CONSIGNE: Réécrivez le passage du texte à lire en commençant à «Elle s’appelle Catherine» et en terminant à «entrés dans Pa-ris.», et substituez «romans noirs» à «polars».

TEXTE À LIRE:

Elle s’appelle Catherine Fradier. D’habitude elle écrit des polars, des thrillers. Les murs de sa chambre sont couverts de signes cabalistiques et son regard lui-même a quelque chose d’inquiétant. Ne me demandez pas quoi. Je suis nulle en terreurs nocturnes. Moi, mon truc, c’est le réel. Le corps. Le dérèglement climatique. Les féminicides. Les talibans qui entrent dans Kaboul comme on chantait les lou-oups sont entrés dans Pa-ris.

DONNÉES ENREGISTRÉES:
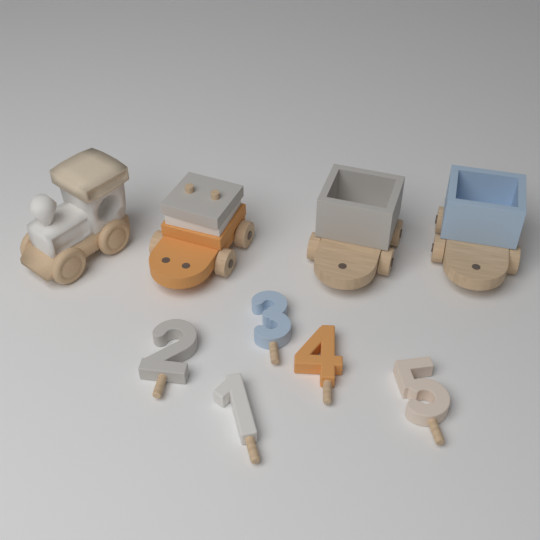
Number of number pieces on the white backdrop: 5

RÉSULTAT CI-DESSOUS:
Elle s’appelle Catherine Fradier. D’habitude elle écrit des romans noirs, des thrillers. Les murs de sa chambre sont couverts de signes cabalistiques et son regard lui-même a quelque chose d’inquiétant. Ne me demandez pas quoi. Je suis nulle en terreurs nocturnes. Moi, mon truc, c’est le réel. Le corps. Le dérèglement climatique. Les féminicides. Les talibans qui entrent dans Kaboul comme on chantait les lou-oups sont entrés dans Pa-ris.